Henry Miller : Une vie dédiée à la passion de l’écriture


Par Miloudi Belmir
Mardi 19 Décembre 2017

On le fêtait partout, cet épicurien Henry Miller. Les lecteurs des quatre continents se disputaient ses romans, il trouvait aussi bien à New York qu’à Paris de bruyants admirateurs et de jolies admiratrices pour lui faire escorte dans les bistrots, il ne voyageait qu’en bateau de croisière et ne buvait que du vin rouge. Rien ne retenait sur terre ce perpétuel errant. Américain né à Brooklyn de parents puritains, il aimait la vie et l’écriture. Venu de nulle part, il allait n’importe où…
Il était américain, mais en réalité il n’avait d’autre patrie que l’écriture. Ses biens étaient un passeport et une valise. Il avait parcouru l’Europe et l’Amérique, vécu dans les hôtels miteux et les auberges borgnes. La vie de plaisir n’était pour lui qu’une façon d’écrire, de boire et d’aimer. Il avait toujours fréquenté les bistrots  et les bars populaires, riant, chantant comme un jeune homme. Buvant trop. Ne payant guère. Aux yeux de tous, il voulait rester le vrai épicurien.
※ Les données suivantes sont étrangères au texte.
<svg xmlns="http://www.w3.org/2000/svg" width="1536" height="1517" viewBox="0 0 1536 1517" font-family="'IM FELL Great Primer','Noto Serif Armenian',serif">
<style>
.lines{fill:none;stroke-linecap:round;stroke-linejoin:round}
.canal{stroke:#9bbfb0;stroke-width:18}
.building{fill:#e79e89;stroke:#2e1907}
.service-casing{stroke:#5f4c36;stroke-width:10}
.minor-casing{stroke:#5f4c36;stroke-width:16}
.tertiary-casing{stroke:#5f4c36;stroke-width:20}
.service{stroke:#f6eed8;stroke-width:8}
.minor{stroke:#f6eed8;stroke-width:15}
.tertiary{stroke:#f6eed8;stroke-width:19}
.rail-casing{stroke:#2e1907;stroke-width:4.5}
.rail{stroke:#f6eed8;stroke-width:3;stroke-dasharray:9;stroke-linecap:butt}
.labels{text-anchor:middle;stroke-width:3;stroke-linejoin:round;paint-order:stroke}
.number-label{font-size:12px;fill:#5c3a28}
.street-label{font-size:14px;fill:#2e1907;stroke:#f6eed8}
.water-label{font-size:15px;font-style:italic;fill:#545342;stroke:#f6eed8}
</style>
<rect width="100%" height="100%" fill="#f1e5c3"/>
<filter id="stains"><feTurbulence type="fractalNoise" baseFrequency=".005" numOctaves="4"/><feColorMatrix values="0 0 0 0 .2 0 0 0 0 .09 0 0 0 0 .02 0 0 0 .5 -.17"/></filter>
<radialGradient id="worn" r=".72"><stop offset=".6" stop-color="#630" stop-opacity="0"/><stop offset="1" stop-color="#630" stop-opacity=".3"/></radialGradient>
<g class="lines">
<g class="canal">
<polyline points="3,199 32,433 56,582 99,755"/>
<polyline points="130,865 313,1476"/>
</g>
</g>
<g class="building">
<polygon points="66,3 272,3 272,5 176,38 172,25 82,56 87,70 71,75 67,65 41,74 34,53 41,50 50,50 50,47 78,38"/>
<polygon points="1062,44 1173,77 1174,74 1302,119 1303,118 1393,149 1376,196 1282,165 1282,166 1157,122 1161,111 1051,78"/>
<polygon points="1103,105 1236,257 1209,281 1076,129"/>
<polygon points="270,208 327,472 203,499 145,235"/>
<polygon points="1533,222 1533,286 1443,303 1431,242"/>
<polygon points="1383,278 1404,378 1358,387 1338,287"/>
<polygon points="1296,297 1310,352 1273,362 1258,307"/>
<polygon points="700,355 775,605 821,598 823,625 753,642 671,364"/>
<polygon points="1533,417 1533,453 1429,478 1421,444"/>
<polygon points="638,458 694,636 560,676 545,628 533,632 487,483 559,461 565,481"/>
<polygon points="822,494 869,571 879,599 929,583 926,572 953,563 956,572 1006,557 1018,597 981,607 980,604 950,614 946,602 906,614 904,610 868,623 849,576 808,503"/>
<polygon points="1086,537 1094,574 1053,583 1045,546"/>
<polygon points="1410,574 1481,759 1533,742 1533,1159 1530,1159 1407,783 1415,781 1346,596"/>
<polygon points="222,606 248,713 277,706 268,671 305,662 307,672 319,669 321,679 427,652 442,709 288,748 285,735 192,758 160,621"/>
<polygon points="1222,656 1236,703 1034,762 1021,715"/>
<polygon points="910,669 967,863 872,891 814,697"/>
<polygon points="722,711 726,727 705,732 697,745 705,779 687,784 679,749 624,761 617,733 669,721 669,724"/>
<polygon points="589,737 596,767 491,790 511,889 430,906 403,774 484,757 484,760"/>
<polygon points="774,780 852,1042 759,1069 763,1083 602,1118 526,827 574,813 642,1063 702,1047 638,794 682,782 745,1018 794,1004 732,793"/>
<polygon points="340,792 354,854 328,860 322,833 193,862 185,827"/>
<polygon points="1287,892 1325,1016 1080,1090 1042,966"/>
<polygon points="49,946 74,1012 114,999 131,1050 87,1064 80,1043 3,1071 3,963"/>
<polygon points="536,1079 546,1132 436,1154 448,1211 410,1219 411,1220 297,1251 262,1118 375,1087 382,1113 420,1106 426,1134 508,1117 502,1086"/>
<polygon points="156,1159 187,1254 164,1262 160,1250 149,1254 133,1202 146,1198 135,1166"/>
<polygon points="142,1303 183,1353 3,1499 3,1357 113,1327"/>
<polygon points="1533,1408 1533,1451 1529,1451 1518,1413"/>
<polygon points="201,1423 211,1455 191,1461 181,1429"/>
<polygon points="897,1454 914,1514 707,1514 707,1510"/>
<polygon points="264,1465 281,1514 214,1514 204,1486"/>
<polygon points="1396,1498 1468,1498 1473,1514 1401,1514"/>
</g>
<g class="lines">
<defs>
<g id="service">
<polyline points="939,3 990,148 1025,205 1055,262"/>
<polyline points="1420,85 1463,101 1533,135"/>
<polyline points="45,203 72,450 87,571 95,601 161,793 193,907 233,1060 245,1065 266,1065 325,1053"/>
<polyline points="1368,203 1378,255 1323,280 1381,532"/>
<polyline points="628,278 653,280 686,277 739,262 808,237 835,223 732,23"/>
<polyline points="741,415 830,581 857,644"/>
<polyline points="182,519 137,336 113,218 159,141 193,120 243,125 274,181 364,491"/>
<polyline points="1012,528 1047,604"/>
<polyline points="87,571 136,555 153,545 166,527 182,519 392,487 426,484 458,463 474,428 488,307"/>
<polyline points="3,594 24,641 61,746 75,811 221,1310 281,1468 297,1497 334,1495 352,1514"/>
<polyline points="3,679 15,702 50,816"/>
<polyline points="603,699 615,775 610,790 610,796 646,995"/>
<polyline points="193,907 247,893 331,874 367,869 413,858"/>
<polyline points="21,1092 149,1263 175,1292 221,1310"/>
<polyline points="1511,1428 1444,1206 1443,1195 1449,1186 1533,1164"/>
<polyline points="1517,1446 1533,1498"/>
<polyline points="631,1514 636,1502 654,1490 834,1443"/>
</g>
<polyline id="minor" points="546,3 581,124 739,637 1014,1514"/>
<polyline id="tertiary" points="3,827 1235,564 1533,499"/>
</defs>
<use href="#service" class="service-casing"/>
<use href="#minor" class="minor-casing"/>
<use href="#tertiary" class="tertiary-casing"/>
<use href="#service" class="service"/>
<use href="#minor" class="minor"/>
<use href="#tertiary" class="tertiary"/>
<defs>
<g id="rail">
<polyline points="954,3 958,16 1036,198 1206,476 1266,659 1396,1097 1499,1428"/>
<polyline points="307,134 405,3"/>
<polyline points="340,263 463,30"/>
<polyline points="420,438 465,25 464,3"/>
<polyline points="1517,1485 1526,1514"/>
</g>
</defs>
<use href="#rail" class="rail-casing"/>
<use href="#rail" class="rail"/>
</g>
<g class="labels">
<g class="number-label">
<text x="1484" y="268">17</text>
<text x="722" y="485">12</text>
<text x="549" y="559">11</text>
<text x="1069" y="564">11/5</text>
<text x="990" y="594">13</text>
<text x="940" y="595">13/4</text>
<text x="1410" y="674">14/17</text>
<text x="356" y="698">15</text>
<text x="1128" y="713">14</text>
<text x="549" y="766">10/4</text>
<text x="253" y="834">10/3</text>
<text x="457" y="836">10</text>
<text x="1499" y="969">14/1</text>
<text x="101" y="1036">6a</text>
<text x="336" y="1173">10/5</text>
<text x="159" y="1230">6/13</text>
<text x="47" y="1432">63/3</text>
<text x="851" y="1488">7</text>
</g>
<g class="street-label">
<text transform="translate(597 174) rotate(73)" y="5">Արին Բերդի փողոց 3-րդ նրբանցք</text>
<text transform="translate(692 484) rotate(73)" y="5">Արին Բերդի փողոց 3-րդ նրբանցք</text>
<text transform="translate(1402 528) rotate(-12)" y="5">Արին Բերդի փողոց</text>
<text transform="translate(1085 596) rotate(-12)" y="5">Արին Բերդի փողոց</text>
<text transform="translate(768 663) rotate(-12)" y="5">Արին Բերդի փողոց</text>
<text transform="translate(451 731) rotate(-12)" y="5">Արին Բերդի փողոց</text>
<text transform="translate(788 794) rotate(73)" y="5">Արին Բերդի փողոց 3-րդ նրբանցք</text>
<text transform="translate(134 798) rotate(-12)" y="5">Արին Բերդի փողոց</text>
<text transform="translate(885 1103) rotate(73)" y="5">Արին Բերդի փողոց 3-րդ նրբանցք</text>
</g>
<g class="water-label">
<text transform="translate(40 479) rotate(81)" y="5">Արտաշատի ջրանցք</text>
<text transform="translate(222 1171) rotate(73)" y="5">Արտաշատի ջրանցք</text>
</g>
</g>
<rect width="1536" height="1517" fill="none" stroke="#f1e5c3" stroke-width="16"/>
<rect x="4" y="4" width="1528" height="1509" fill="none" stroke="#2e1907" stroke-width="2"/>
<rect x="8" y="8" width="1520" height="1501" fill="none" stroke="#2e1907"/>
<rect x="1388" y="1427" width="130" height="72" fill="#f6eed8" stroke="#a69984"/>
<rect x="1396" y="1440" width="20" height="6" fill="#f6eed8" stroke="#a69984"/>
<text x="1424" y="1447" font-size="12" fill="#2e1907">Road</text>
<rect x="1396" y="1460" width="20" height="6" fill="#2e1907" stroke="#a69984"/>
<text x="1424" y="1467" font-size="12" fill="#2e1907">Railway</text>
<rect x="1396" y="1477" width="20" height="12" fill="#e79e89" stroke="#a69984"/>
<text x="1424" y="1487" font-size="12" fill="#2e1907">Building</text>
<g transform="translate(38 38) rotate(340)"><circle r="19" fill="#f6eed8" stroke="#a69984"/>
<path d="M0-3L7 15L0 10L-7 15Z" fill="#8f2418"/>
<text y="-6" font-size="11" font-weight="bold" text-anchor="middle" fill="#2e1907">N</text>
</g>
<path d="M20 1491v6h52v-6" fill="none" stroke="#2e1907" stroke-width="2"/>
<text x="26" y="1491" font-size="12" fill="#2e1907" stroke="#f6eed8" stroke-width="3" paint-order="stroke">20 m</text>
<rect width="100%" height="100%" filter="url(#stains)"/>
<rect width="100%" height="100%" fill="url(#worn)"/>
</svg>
Si jeune et amoureux de la vie qu’il soit, Henry Miller montre déjà une qualité qui laisse bien augurer du futur écrivain. Au cours des années, il continue bien à fréquenter les cafés littéraires et artistiques. Cœur d’écrivain, ami des intellectuels, il eut la chance de vivre en un temps où la lecture était répandue. Des années plus tard, il se serait enrichi. Il signait ses romans «Tropique du Cancer» ; «Tropique du Capricorne» ; «Dimanche après la guerre» ; «La Colosse de Maroussi» ; «Aller et Retour New York» ; «Sexus» ; «Nexus» ; «Pluxus», etc. Il était en un mot un écrivain à la mode. 
Comme dans ses romans, Miller voulait rester le bon vivant: Miller l’insouciant, Miller l’homme à femmes, Miller le buveur, Miller le séducteur, Miller l’errant. L’amour de la vie l’avait pris tout jeune, jamais il ne s’intéressait aux êtres qu’en raison du modèle qu’ils pouvaient lui fournir : «Oui. Je n’ai jamais cessé de répéter que la vie est bonne, même quand elle est mauvaise – que les hommes sont faillites, des ratés, mais que la vie est bonne. Une fois de plus on en revient à cette large discrimination qui est le propre de la sagesse chinoise : il n’y a que la vie, et elle est toujours bonne… plus que bonne, beaucoup plus. C’est l’homme qui est fou et qui n’est pas à la hauteur de la situation». 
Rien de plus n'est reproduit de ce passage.